TRY IT:
The line holding "right shoulder: (462, 842)" is the last one to output; start at the first line of the data, keep every line in between exactly, and leave out pictures.

··········

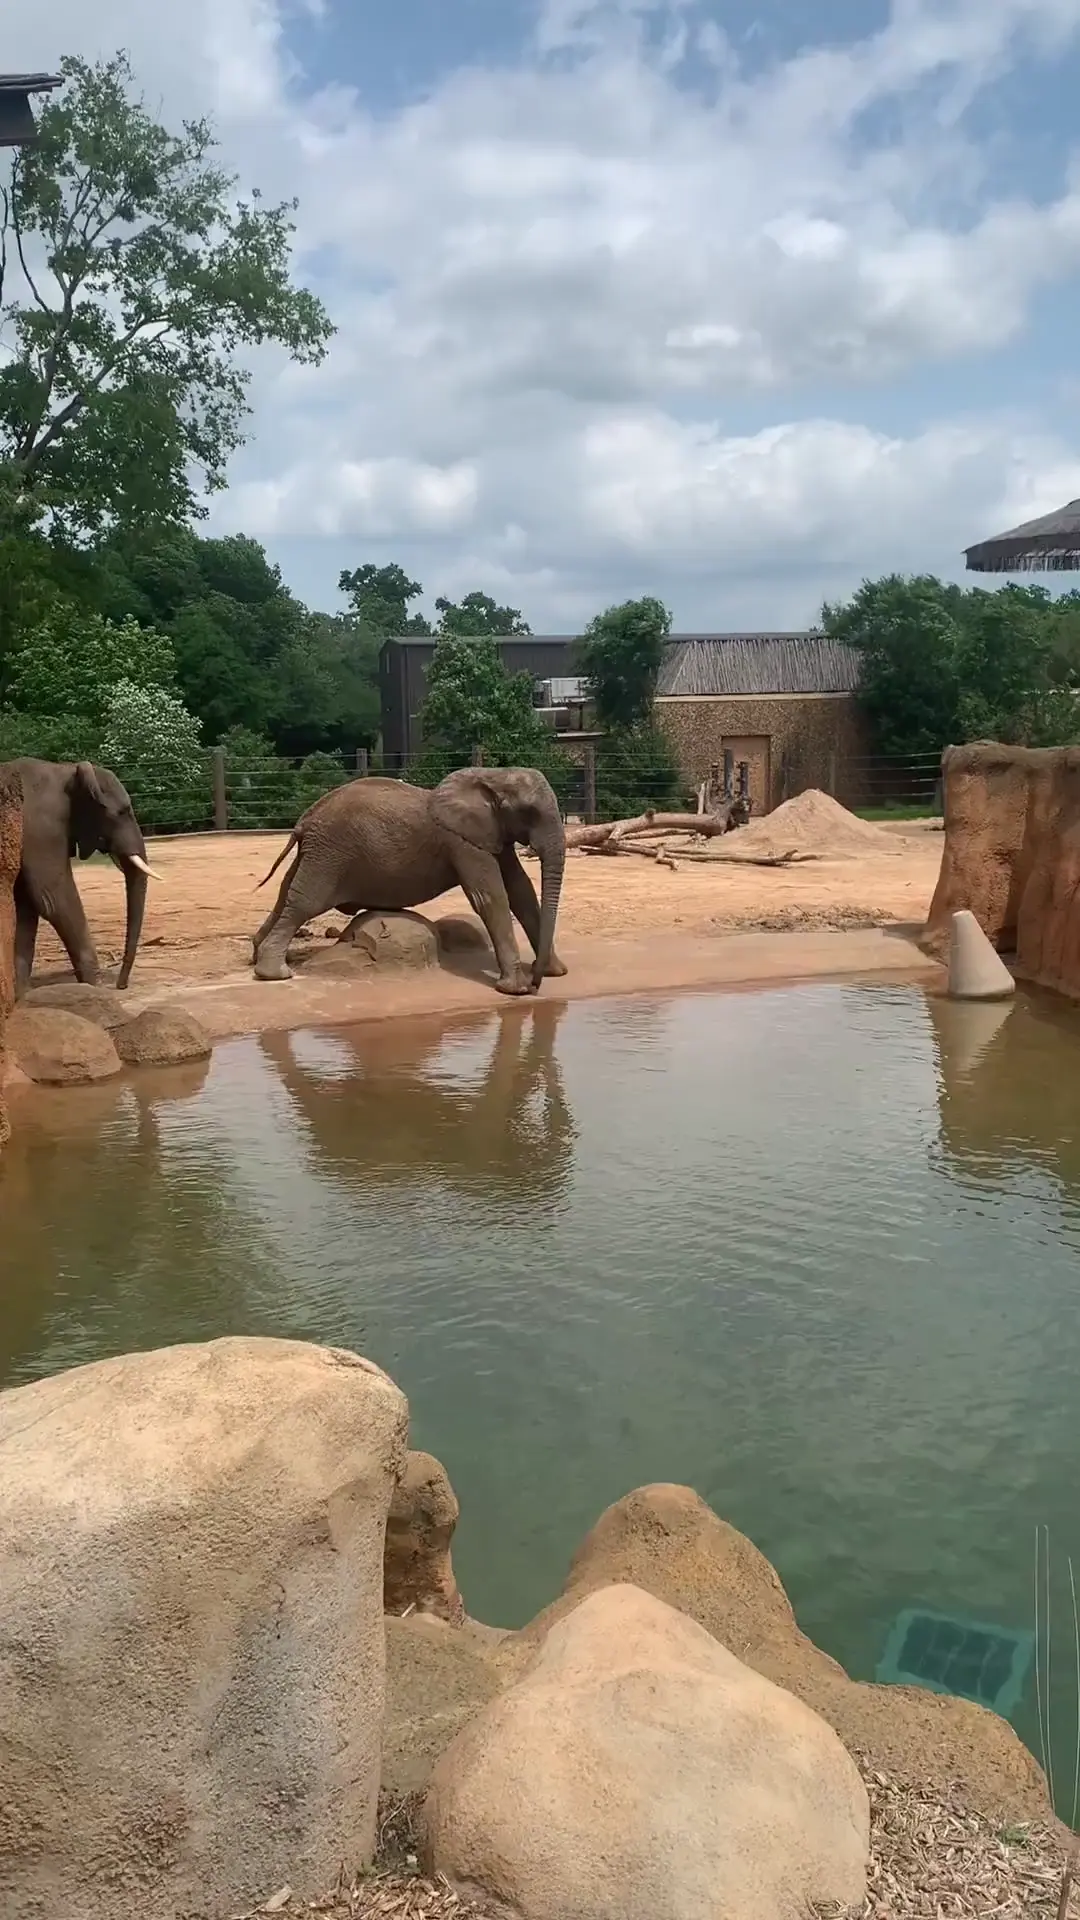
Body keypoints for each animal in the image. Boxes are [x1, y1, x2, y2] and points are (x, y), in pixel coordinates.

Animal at [5, 758, 160, 997]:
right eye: (123, 812)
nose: (120, 985)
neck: (64, 770)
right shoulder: (42, 828)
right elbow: (51, 898)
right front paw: (94, 987)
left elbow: (27, 905)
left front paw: (22, 995)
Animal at [252, 765, 567, 995]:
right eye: (529, 812)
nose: (536, 984)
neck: (494, 775)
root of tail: (305, 819)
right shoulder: (462, 842)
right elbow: (492, 898)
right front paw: (516, 990)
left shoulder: (493, 834)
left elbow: (521, 892)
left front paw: (557, 972)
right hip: (329, 854)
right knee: (305, 902)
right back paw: (274, 974)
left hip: (317, 853)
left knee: (285, 894)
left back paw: (259, 955)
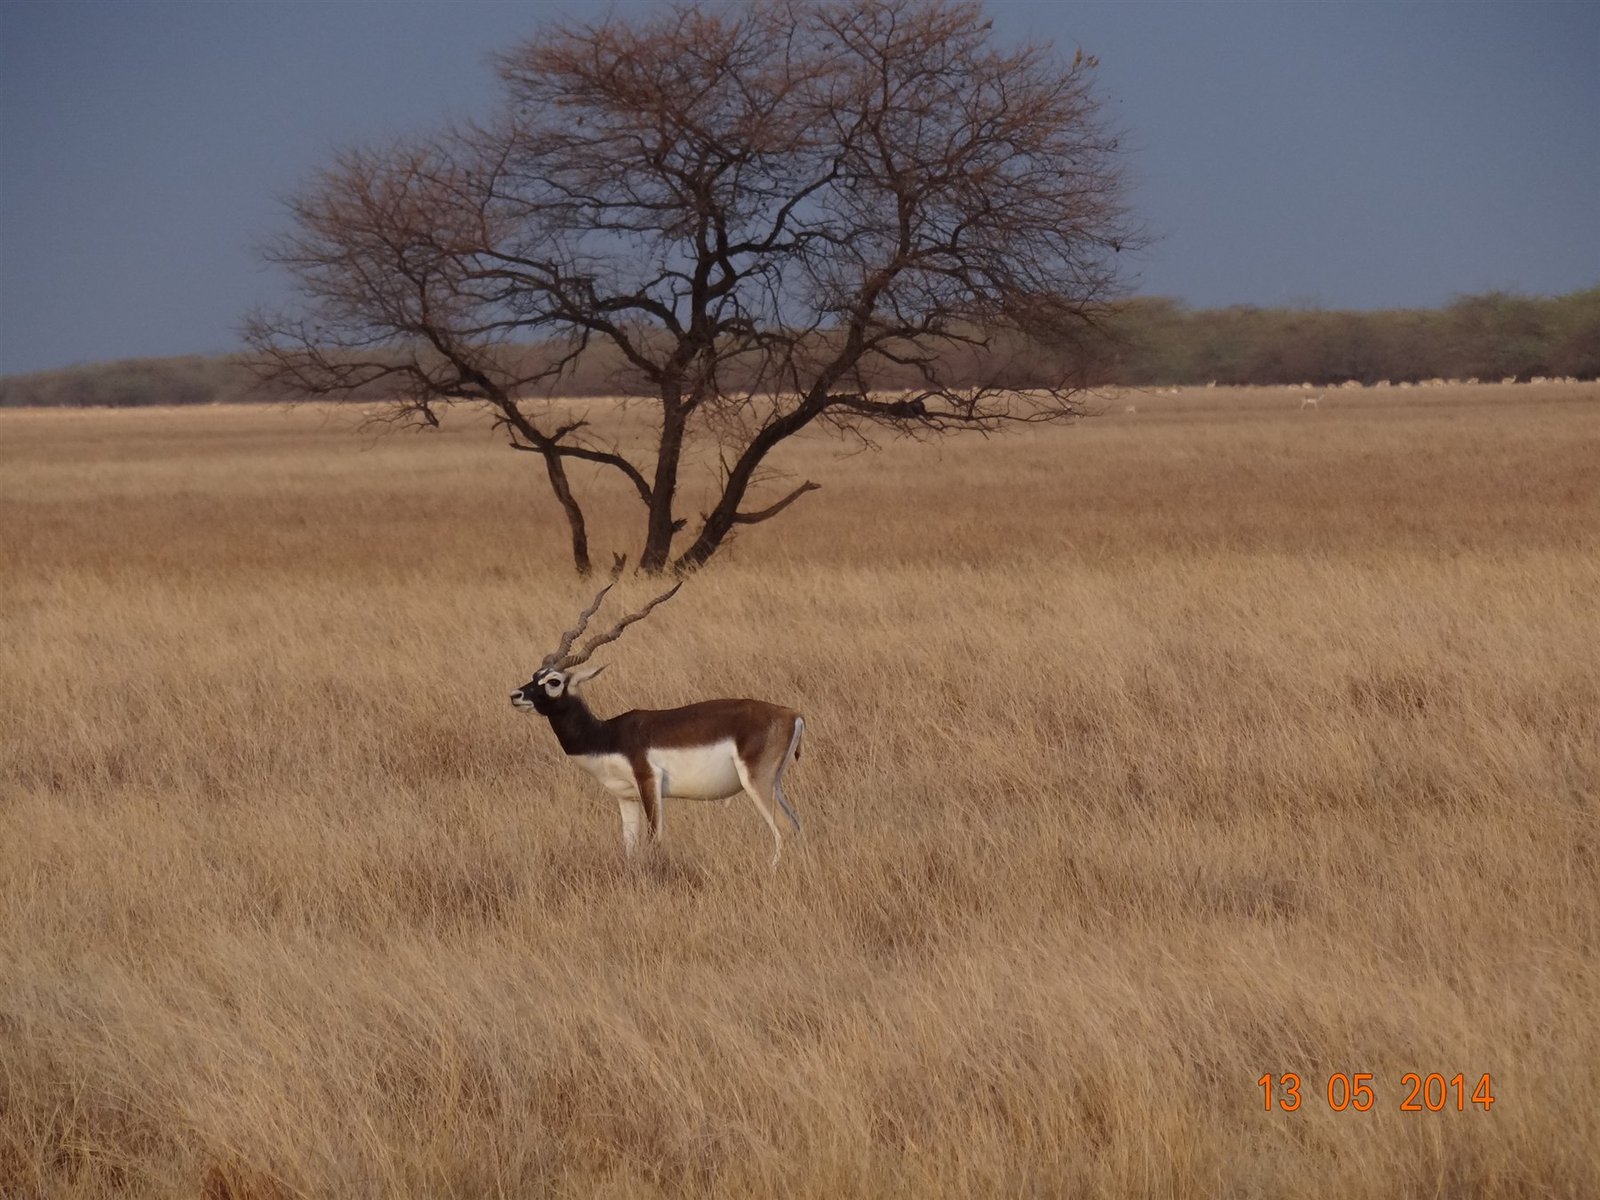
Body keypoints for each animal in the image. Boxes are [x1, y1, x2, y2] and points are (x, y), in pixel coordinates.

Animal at [510, 573, 805, 867]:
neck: (607, 736)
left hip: (756, 781)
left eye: (554, 681)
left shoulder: (649, 781)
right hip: (774, 783)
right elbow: (629, 846)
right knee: (796, 824)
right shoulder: (626, 796)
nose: (515, 695)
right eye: (535, 675)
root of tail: (792, 713)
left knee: (785, 828)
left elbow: (654, 840)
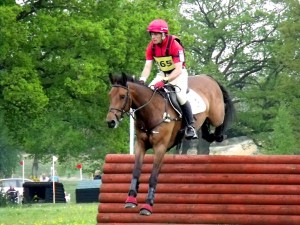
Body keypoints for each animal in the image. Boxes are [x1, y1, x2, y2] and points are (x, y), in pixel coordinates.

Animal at [105, 73, 234, 215]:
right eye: (110, 95)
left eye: (122, 96)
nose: (110, 122)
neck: (151, 111)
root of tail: (208, 77)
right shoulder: (140, 145)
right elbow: (136, 171)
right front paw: (131, 199)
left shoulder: (160, 147)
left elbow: (153, 176)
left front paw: (148, 205)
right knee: (205, 129)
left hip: (216, 114)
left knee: (222, 115)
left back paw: (218, 135)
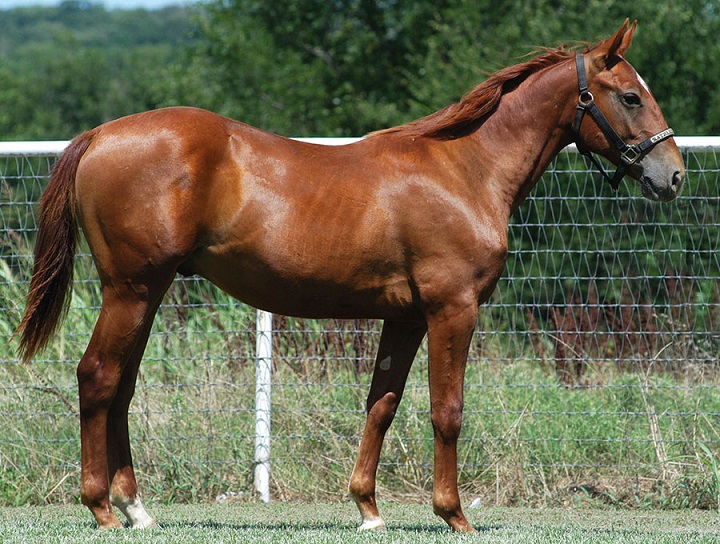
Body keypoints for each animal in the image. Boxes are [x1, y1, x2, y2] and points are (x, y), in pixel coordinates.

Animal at [16, 20, 684, 532]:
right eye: (630, 96)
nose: (673, 175)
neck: (464, 170)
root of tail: (101, 134)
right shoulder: (452, 309)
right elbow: (447, 410)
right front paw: (454, 515)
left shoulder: (405, 318)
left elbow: (381, 404)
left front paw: (368, 508)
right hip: (131, 291)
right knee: (98, 378)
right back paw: (102, 509)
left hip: (146, 294)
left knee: (122, 387)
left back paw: (138, 509)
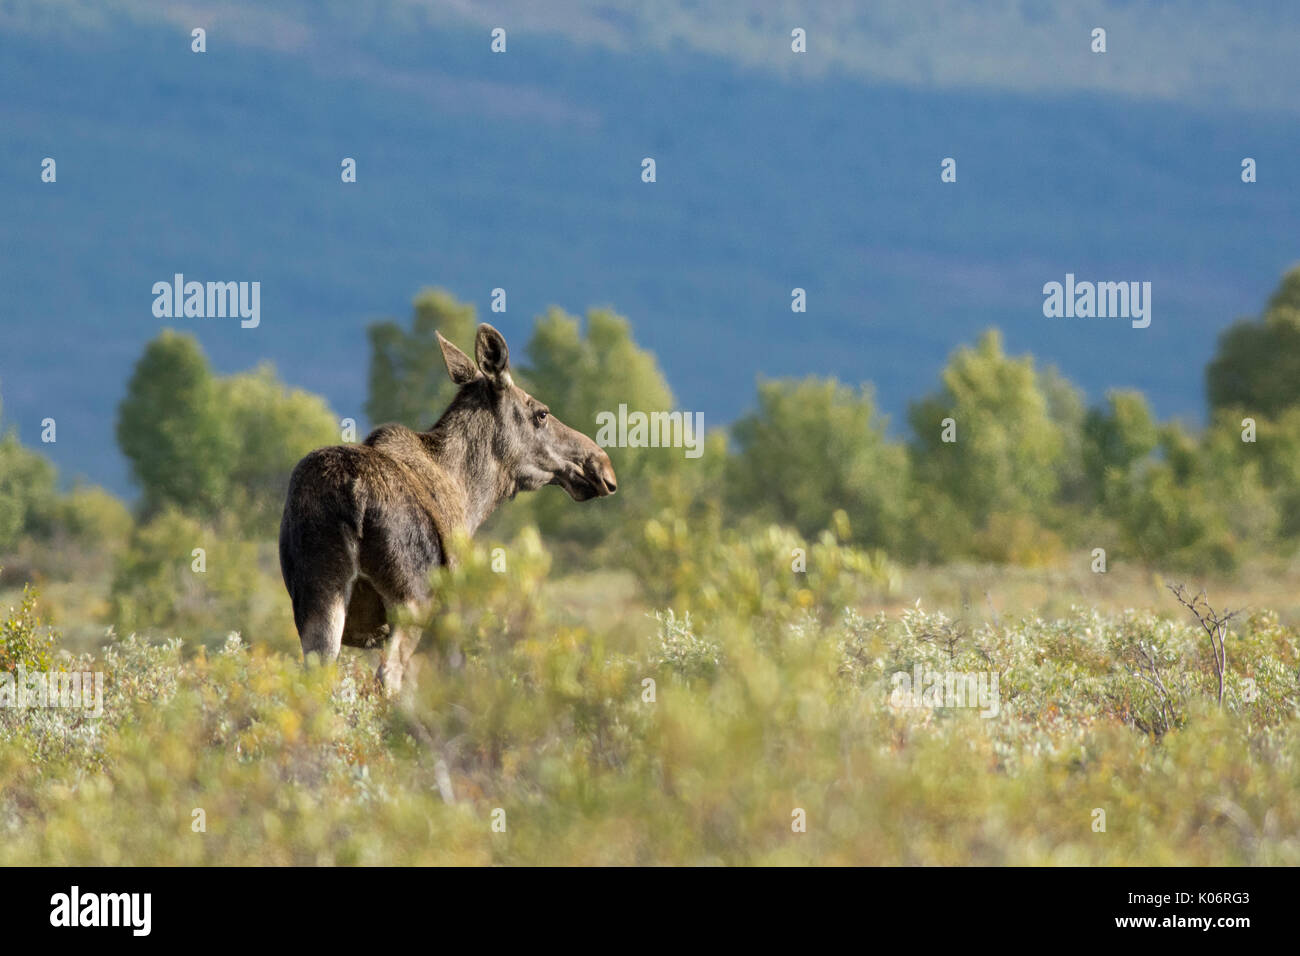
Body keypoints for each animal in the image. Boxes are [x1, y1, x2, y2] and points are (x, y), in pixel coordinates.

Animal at [275, 325, 618, 691]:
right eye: (541, 413)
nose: (601, 466)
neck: (472, 496)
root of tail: (351, 495)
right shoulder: (450, 610)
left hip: (318, 594)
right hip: (411, 599)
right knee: (388, 675)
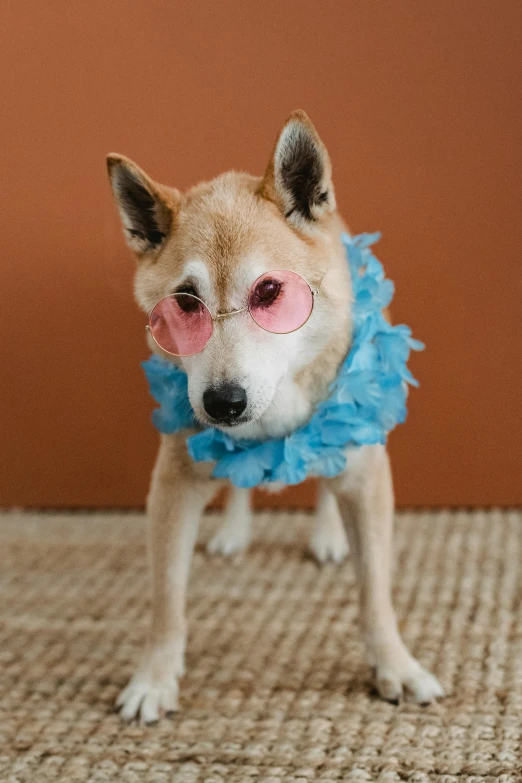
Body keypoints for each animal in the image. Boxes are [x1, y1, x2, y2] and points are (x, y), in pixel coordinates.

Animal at [107, 108, 440, 724]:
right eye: (184, 302)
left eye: (269, 292)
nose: (223, 402)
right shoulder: (172, 485)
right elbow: (167, 602)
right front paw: (155, 678)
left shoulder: (367, 475)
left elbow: (375, 593)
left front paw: (396, 665)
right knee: (241, 479)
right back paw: (235, 531)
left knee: (323, 476)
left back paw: (327, 534)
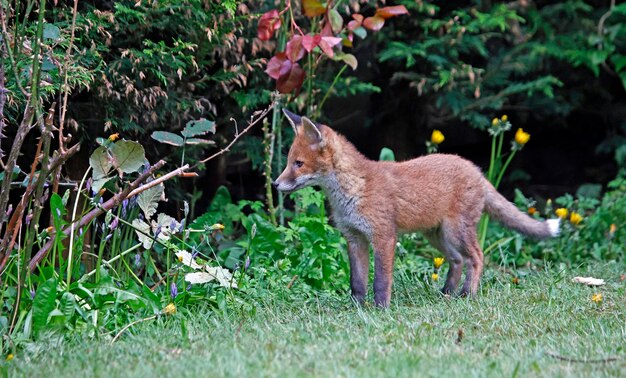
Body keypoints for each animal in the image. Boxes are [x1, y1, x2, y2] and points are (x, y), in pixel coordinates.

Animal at [272, 110, 556, 308]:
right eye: (288, 162)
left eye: (298, 163)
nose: (275, 184)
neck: (353, 190)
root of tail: (477, 171)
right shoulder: (354, 238)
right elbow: (357, 282)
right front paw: (356, 308)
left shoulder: (384, 236)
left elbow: (381, 281)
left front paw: (381, 309)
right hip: (435, 235)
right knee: (458, 260)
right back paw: (446, 294)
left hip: (456, 232)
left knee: (477, 256)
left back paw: (467, 295)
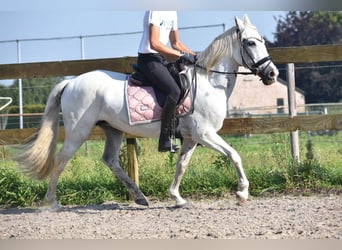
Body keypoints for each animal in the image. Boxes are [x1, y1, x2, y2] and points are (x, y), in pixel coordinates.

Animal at [16, 15, 278, 209]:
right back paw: (53, 203)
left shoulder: (192, 138)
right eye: (250, 43)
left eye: (262, 41)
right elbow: (234, 155)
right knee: (61, 160)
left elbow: (181, 165)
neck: (209, 83)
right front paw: (242, 194)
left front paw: (177, 197)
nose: (272, 73)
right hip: (79, 131)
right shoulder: (205, 134)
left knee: (110, 160)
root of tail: (71, 82)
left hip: (113, 130)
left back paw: (140, 197)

··········

REPLY TO THE TASK:
Body keypoints for each animal in the image. Boxes are [x1, y1, x2, y2] and points are (x, y), in pixel coordinates.

Animal at [5, 758, 160, 997]:
right eye: (123, 812)
nose: (120, 985)
neck: (64, 770)
right shoulder: (42, 828)
right elbow: (51, 898)
right front paw: (94, 987)
left elbow: (27, 905)
left front paw: (22, 995)
Animal at [252, 765, 567, 995]:
right eye: (529, 812)
nose: (536, 984)
neck: (494, 775)
root of tail: (305, 819)
right shoulder: (462, 842)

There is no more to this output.